GLG holds China Healthcare Innovation Forum
On October 13, 2016, GLG held the China Healthcare Innovation Forum in Hong Kong. At this forum, GLG also released the findings of its survey “Innovation in and Trend of the Healthcare Industry” and engaged in in-depth discussion with leading industry experts. This forum was moderated by Hua Su, Principal at IMS Consulting, and attending guests participated in the survey through interactive voting. Below are excerpts of the views of the experts.
Here are the insights shared at the forum:
Innovation and Opportunities in the Pharmaceutical Sector
Ruilin Song believes Tumor and cardiovascular and cerebrovascular diseases have always been the No. 1 cause of death in China, therefore there is a huge demand for innovative drugs, especially for cardiovascular diseases. For tumor drugs, attention should be paid also to biological natural drugs, in addition to traditional chemical drugs. From the perspective of investors, policy should be examined first before technology is examined.

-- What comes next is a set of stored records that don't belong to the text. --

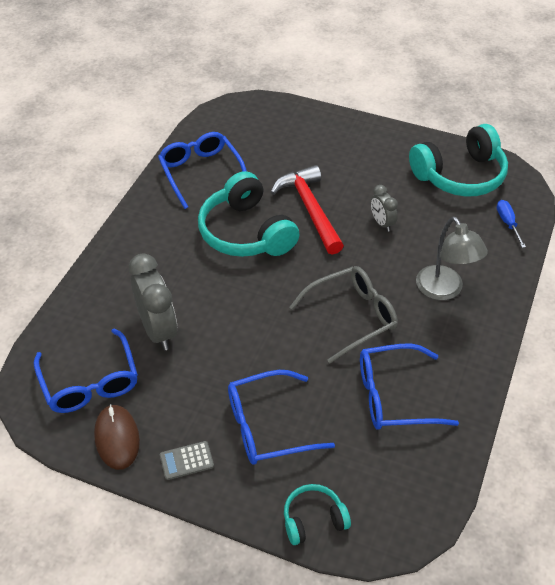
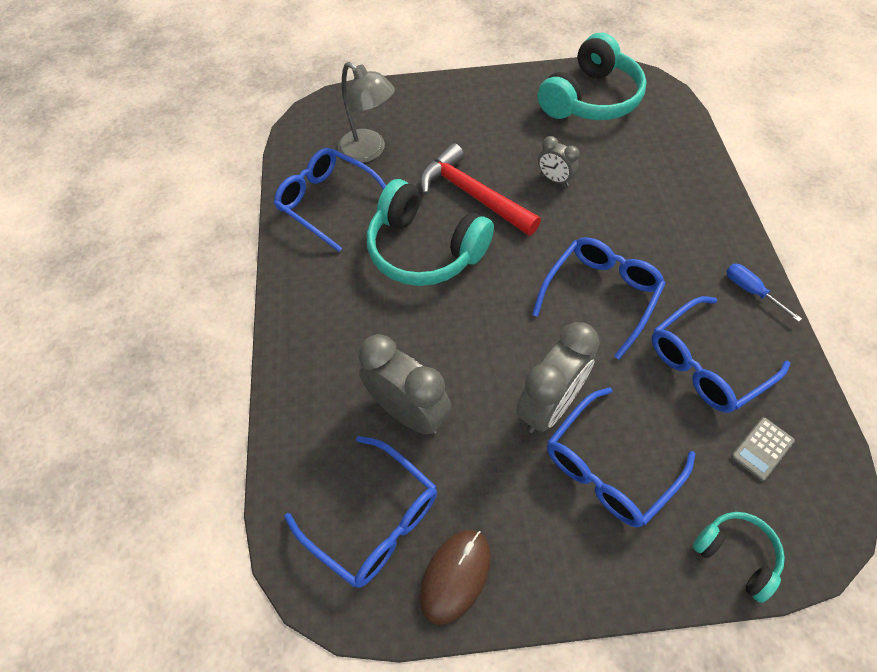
camera: 25 degrees left, 10 degrees up
(117, 438) = (455, 576): brown mouse -> brown mouse turned 75 degrees clockwise
(186, 460) = (554, 560): grey calculator -> grey calculator (762, 448)
(256, 370) = (549, 406): none -> grey clock
(313, 519) = (736, 554): turquoise headphones -> turquoise headphones turned 90 degrees clockwise
(351, 317) = (600, 296): grey glasses -> blue glasses
(444, 290) = (666, 225): grey lamp -> grey lamp (369, 151)
(507, 223) = (669, 129): blue screwdriver -> blue screwdriver (751, 291)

Peng Wang believes that in China, preventive drugs will remain the mainstream for cardiovascular diseases and diabetes in the coming few years. So this market will have a huge total volume, but growth won’t be too significant. From a technology perspective, although stem cell and other cellular therapies are very popular now, whether they can ultimately lead to drugs remains a question. Meantime, we still need to pay attention to the so-called traditional areas. For instance, in the area of tumor, PD1 or PD-L1 use alone won’t produce any effect; they have to be used in combination with a targeted-therapy drug or even chemo-therapy drug, and continual experimental validation needs to be done for different combinations on different kinds of disease. No matter diabetes, cerebrovascular diseases, or various nervous systems, there are many new targets worth our attention.
Innovation in the Medical Devices Sector
Chenxi Ouyang believes that in China’s medical devices market, the area that sees the most innovation, is the cardiovascular area. It goes beyond stents; in fact, there are many hot projects in the cardiovascular area.
Regarding the much talked-about genetic diagnostics, Mr Ouyang believes it has huge market potential but it takes education. Combining home care with big data would be a great innovation trend. If such home products can be integrated well with good technology and medical resources, it will turn out to be worth while.
Haihong Jiang advises that in addition to market share of products, investment institutions should also pay attention to relevant policy trends.
mHealth: A New Era of Profits?
Qian Liu points out the top three bottlenecks for the development of China’s healthcare industry: China’s healthcare system, medical payment and medical information flow. While online healthcare is not currently making money because China’s healthcare budget is so tight overall, we need online tools to lower the cost. He believes the market will only see more opportunities with China’s implementation of diagnosis and treatment classification.
Honggang Tu, on the other hand, thinks that the mHealth market hasn’t grown as fast as was predicted, however, this sector will see major opportunities and changes in the next one to two years. There is room for profits, but systemic profit-making will probably come after three years of investment.
Currently, people’s understanding of mHealth—or Internet healthcare—still remains at diagnosis and treatment. In fact, online healthcare, as we define it, uses mobile Internet technology as its carrier and clinical medicine as its core, linking doctors, pharmaceuticals and the Internet.